◆ EXERCISE GOAL
Your answer must be an exact copy of the listing, with the images left out.

◆ RECORDS SHOWN

* * * *

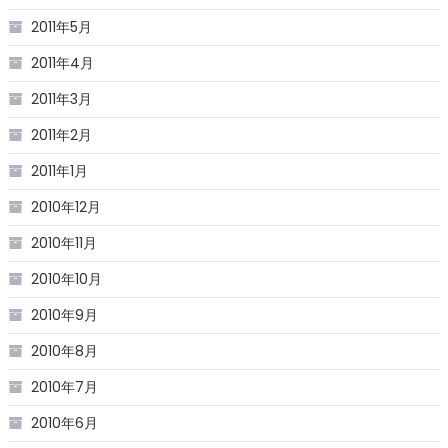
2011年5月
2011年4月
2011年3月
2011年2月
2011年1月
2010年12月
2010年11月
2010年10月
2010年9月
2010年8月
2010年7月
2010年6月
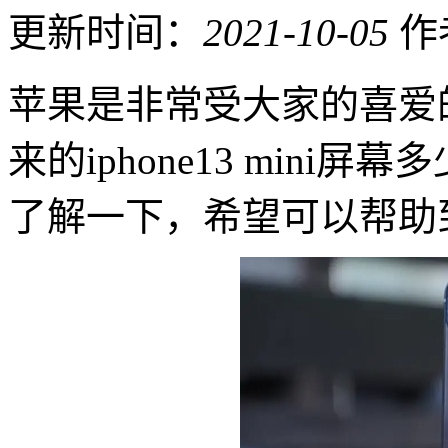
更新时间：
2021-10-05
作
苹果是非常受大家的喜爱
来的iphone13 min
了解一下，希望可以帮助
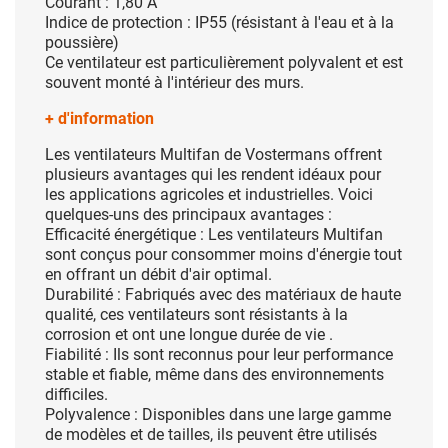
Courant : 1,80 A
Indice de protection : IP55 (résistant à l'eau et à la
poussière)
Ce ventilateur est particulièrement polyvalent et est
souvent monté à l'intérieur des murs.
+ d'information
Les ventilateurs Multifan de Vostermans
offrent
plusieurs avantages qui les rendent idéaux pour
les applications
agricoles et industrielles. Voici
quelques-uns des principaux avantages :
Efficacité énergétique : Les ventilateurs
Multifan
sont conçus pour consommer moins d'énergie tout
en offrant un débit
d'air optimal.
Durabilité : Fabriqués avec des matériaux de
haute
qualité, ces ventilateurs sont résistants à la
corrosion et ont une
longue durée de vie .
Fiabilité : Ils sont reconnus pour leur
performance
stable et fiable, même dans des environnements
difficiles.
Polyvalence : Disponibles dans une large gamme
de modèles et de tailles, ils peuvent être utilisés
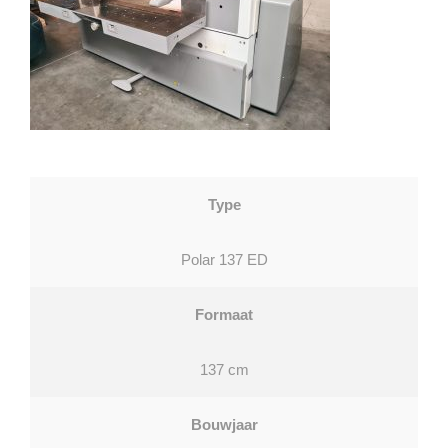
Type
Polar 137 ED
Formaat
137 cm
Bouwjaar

* * * *

◆ WRITTEN RESPONSE
2011年5月
2011年4月
2011年3月
2011年2月
2011年1月
2010年12月
2010年11月
2010年10月
2010年9月
2010年8月
2010年7月
2010年6月
更新时间：
2021-10-05
作
苹果是非常受大家的喜爱
来的iphone13 min
了解一下，希望可以帮助
Courant : 1,80 A
Indice de protection : IP55 (résistant à l'eau et à la
poussière)
Ce ventilateur est particulièrement polyvalent et est
souvent monté à l'intérieur des murs.
+ d'information
Les ventilateurs Multifan de Vostermans
offrent
plusieurs avantages qui les rendent idéaux pour
les applications
agricoles et industrielles. Voici
quelques-uns des principaux avantages :
Efficacité énergétique : Les ventilateurs
Multifan
sont conçus pour consommer moins d'énergie tout
en offrant un débit
d'air optimal.
Durabilité : Fabriqués avec des matériaux de
haute
qualité, ces ventilateurs sont résistants à la
corrosion et ont une
longue durée de vie .
Fiabilité : Ils sont reconnus pour leur
performance
stable et fiable, même dans des environnements
difficiles.
Polyvalence : Disponibles dans une large gamme
de modèles et de tailles, ils peuvent être utilisés
Type
Polar 137 ED
Formaat
137 cm
Bouwjaar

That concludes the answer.